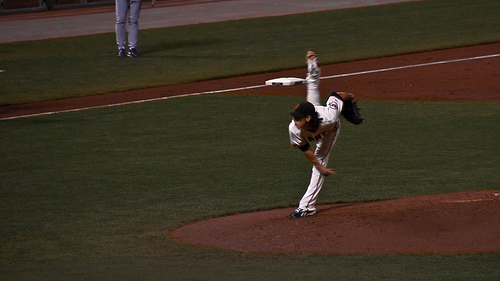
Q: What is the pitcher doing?
A: Pitching a ball.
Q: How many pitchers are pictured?
A: One.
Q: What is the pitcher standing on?
A: The pitcher's mound.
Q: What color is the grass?
A: Green.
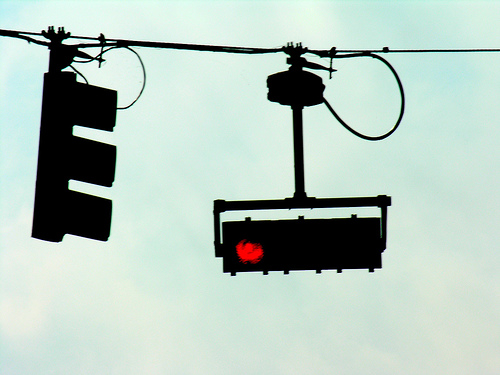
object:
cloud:
[17, 250, 150, 335]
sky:
[0, 0, 500, 371]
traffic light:
[221, 216, 384, 275]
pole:
[291, 104, 309, 198]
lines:
[323, 53, 405, 141]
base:
[212, 196, 392, 214]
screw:
[299, 42, 303, 47]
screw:
[290, 41, 294, 47]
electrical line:
[0, 28, 499, 53]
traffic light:
[32, 72, 120, 242]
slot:
[229, 271, 238, 277]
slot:
[283, 270, 290, 275]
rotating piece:
[267, 71, 326, 108]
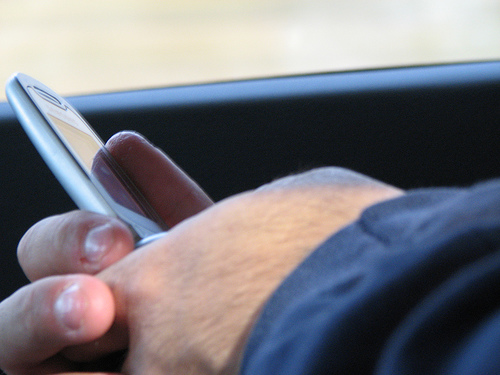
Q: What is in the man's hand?
A: A phone.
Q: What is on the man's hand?
A: Hair.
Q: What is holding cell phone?
A: Man's hands.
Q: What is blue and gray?
A: Sweatshirt sleeve.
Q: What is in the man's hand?
A: Cell phone screen.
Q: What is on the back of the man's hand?
A: Black hair.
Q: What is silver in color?
A: Cell phone.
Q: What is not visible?
A: The man's head.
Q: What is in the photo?
A: Hands and a phone.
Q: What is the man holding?
A: Phone.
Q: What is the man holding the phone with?
A: Hand.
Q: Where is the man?
A: Car.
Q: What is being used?
A: Phone.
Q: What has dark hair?
A: Hand.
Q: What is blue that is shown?
A: Sleeve.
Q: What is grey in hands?
A: Cell phone.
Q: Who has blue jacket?
A: The man.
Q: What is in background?
A: Windowsill of car.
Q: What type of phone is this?
A: Silver touchscreen.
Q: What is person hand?
A: Call phone.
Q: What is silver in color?
A: The phone.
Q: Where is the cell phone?
A: In hand.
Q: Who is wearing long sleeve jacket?
A: The person.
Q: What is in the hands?
A: A cell phone.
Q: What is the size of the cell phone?
A: Small.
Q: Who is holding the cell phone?
A: A man.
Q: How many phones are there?
A: One.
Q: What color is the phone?
A: Silver.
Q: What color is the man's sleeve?
A: Blue.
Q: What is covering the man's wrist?
A: Sleeve.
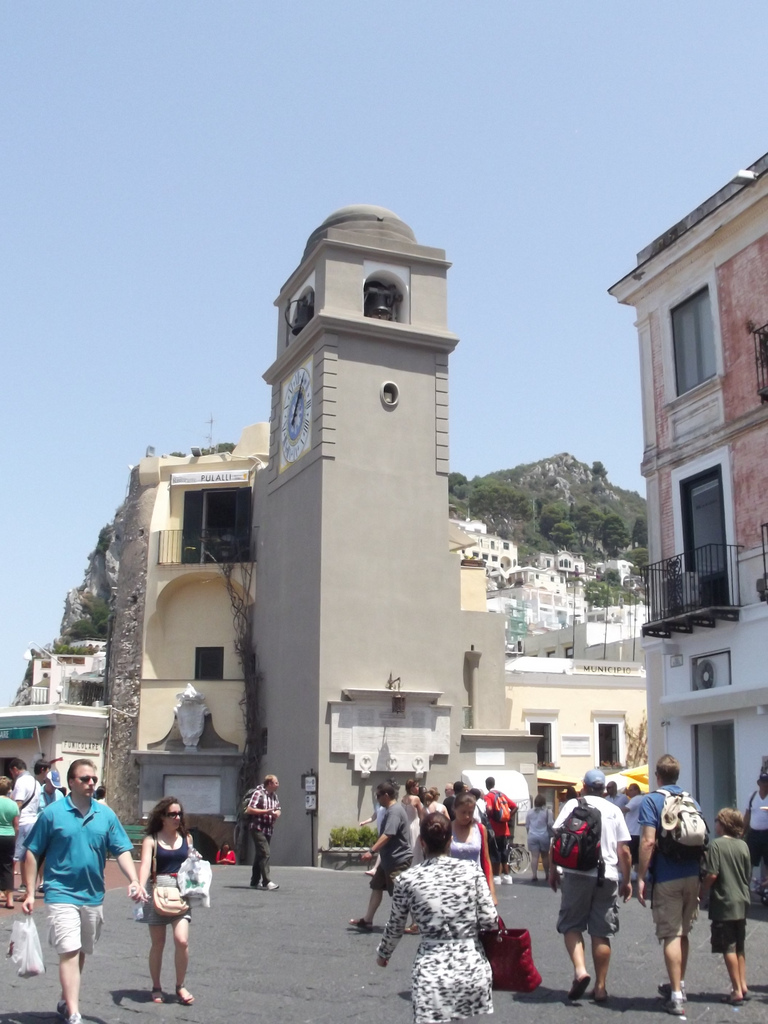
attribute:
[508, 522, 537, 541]
leaves — green 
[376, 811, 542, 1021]
person — walking , walking outside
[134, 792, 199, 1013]
person — walking outside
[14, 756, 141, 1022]
person — walking outside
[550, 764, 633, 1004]
person — walking outside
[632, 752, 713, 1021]
person — walking outside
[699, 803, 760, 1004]
person — walking outside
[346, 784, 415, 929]
person — walking outside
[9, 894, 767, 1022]
ground — grey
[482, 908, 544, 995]
purse — red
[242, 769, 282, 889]
man — bald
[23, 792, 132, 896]
shirt — blue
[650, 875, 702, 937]
shorts — brown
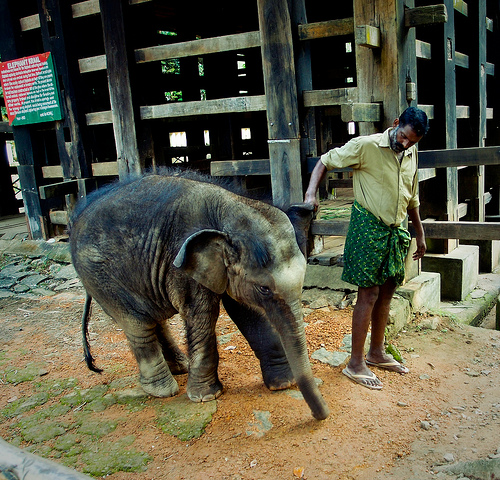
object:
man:
[47, 97, 453, 434]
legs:
[177, 299, 298, 404]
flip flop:
[366, 352, 408, 373]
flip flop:
[338, 362, 383, 392]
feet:
[345, 351, 410, 387]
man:
[302, 109, 437, 391]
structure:
[2, 0, 498, 298]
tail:
[72, 286, 105, 381]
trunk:
[256, 299, 328, 423]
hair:
[399, 104, 431, 139]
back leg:
[124, 320, 177, 411]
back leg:
[151, 320, 192, 372]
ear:
[174, 232, 237, 295]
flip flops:
[341, 352, 411, 394]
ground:
[0, 232, 499, 478]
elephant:
[68, 174, 331, 423]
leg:
[168, 282, 226, 402]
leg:
[223, 294, 293, 389]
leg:
[150, 319, 190, 376]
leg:
[90, 278, 178, 397]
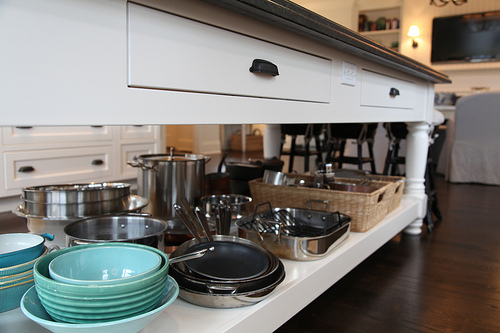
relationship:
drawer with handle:
[128, 4, 341, 105] [246, 54, 285, 81]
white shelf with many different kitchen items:
[3, 177, 410, 332] [0, 111, 401, 331]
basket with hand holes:
[248, 172, 394, 232] [368, 179, 402, 203]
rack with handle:
[239, 200, 342, 235] [249, 201, 274, 216]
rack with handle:
[239, 200, 342, 235] [321, 210, 341, 227]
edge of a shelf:
[213, 0, 452, 84] [350, 0, 400, 55]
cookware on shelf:
[125, 140, 214, 239] [2, 177, 428, 329]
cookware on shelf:
[9, 168, 151, 248] [2, 177, 428, 329]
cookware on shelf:
[60, 207, 172, 256] [2, 177, 428, 329]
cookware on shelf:
[25, 237, 176, 327] [2, 177, 428, 329]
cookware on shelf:
[232, 196, 355, 265] [2, 177, 428, 329]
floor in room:
[286, 171, 499, 332] [2, 4, 496, 326]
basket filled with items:
[257, 159, 409, 227] [261, 156, 376, 192]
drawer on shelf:
[128, 0, 332, 104] [3, 5, 423, 117]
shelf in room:
[3, 5, 423, 117] [2, 4, 496, 326]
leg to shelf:
[403, 122, 429, 235] [277, 0, 467, 92]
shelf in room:
[277, 0, 467, 92] [2, 4, 496, 326]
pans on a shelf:
[166, 231, 290, 325] [54, 93, 409, 304]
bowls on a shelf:
[22, 240, 182, 330] [133, 195, 432, 330]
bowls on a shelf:
[0, 226, 49, 311] [133, 195, 432, 330]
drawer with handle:
[361, 68, 418, 108] [388, 87, 401, 98]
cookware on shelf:
[126, 153, 212, 246] [1, 193, 426, 332]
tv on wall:
[427, 7, 497, 69] [293, 1, 498, 101]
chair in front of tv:
[450, 82, 499, 188] [432, 10, 497, 66]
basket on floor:
[229, 128, 264, 153] [2, 144, 499, 331]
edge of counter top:
[202, 0, 452, 84] [0, 0, 452, 331]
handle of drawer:
[246, 54, 285, 81] [128, 4, 341, 105]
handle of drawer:
[386, 85, 403, 100] [134, 2, 441, 114]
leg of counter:
[405, 120, 431, 235] [256, 4, 474, 85]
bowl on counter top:
[19, 275, 180, 331] [0, 0, 452, 333]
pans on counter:
[183, 204, 269, 281] [2, 2, 480, 327]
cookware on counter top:
[63, 213, 169, 249] [0, 0, 452, 333]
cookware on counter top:
[126, 153, 212, 246] [0, 0, 452, 333]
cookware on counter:
[234, 199, 354, 262] [1, 0, 468, 152]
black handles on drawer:
[16, 159, 108, 171] [0, 144, 109, 190]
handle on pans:
[191, 204, 215, 247] [183, 204, 269, 281]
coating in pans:
[191, 243, 262, 276] [183, 204, 269, 281]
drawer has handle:
[128, 4, 341, 105] [247, 56, 288, 83]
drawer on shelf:
[128, 4, 341, 105] [0, 0, 454, 130]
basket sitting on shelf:
[306, 169, 406, 211] [1, 193, 426, 332]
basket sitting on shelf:
[248, 172, 394, 232] [1, 193, 426, 332]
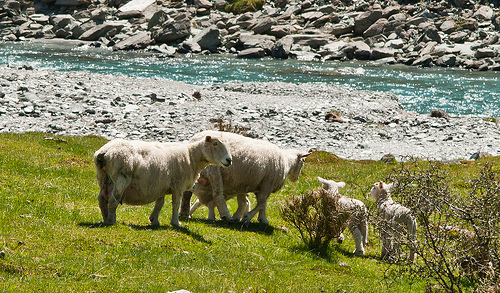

** What is expected **
How many of the lines above contain the string "jacket"? Reply with the number alone.

** Exercise solution **
2